Je me documente toujours et encore. Une enquête d’Himmelweit, Oppenheim et Vince en GB (Television in the lives of our children) montrait déjà en 1961 que regarder la télévision est une activité mentale passive. Elle « sollicite les facultés sensorielles de l’affectivité plutôt que l’intelligence… La télé provoque chez l’enfant une perte d’initiative, rend blasé et émousse l’imagination… L’idéologie des moyens de communication de masse tendrait à décourager les activités militantes, surtout celles qui tendent à modifier l’état actuel de la société… La puissance de la communication de masse procède de sa mollesse même… Il y a massage plus que message. » Un numéro d’Historia dans les années 1970 enfonce le clou. Selon une enquête récente faite en Tarn et Garonne dans un groupe scolaire, les enfants de 9 à 16 ans passent près de 1000 heures par an devant l’écran alors qu’ils n’ont que 800 heures de cours. L’attention des élèves est de plus en plus difficile à fixer. Ils ont de moins en moins le goût de l’effort. Ils attendent du professeur un spectacle ! L’objet technique n’est pas neutre sur la conscience des gens. Si nous restons simple consommateur, impossible de s’apercevoir de notre aliénation par l’objet. Dire qu’en 2017, les écrans ont envahi toutes les existences ou presque !

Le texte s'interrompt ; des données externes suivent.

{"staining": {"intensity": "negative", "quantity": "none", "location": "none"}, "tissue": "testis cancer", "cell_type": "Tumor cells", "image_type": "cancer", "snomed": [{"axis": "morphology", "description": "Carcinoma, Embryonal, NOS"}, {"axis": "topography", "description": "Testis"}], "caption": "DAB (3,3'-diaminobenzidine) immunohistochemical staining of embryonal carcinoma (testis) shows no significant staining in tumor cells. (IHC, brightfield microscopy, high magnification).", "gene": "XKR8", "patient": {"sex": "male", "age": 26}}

Il faudrait pouvoir organiser des contre-institutions, ce que conçoivent dans les années 1970 l’anti-pédagogie, l’anti-psychiatrie, la contre-culture. Il faudrait une déscolarisation de la société, une démilitarisation, une désindustrialisation, une dépopulation, une désurbanisation (notule du 23 avril 1972). Je découvre Ivan Illich : « Notre langage de tous les jours, notre conception du monde ne révèlent que trop combien nous ne séparons plus la nature de l’homme de celle des institutions modernes. Il est grand temps de conduire une recherche à contre-courant sur la possibilité d’utiliser la technologie au service des interactions personnelles, créatrices et autonomes et de permettre l’apparition de valeurs qui ne puissent pas être soumises aux règles des technocrates. » J’en sors renforcé dans mes convictions. Une des caractéristiques des sociétés modernes est la dépendance institutionnalisée, c’est à-dire un mode de vie organisé par d’autres, on naît à l’hôpital, on est soigné par un médecin, on se nourrit du labeur des paysans, on meurt aux mains des pompes funèbres. Cette dépendance institutionnalisée se double d’un éclatement du pouvoir ; les centres de décision sont partout et nulle part, le pouvoir n’appartient plus aux hommes mais à une forme d’organisation, l’obéissance découle des règles qui protègent les institutions. (à suivre)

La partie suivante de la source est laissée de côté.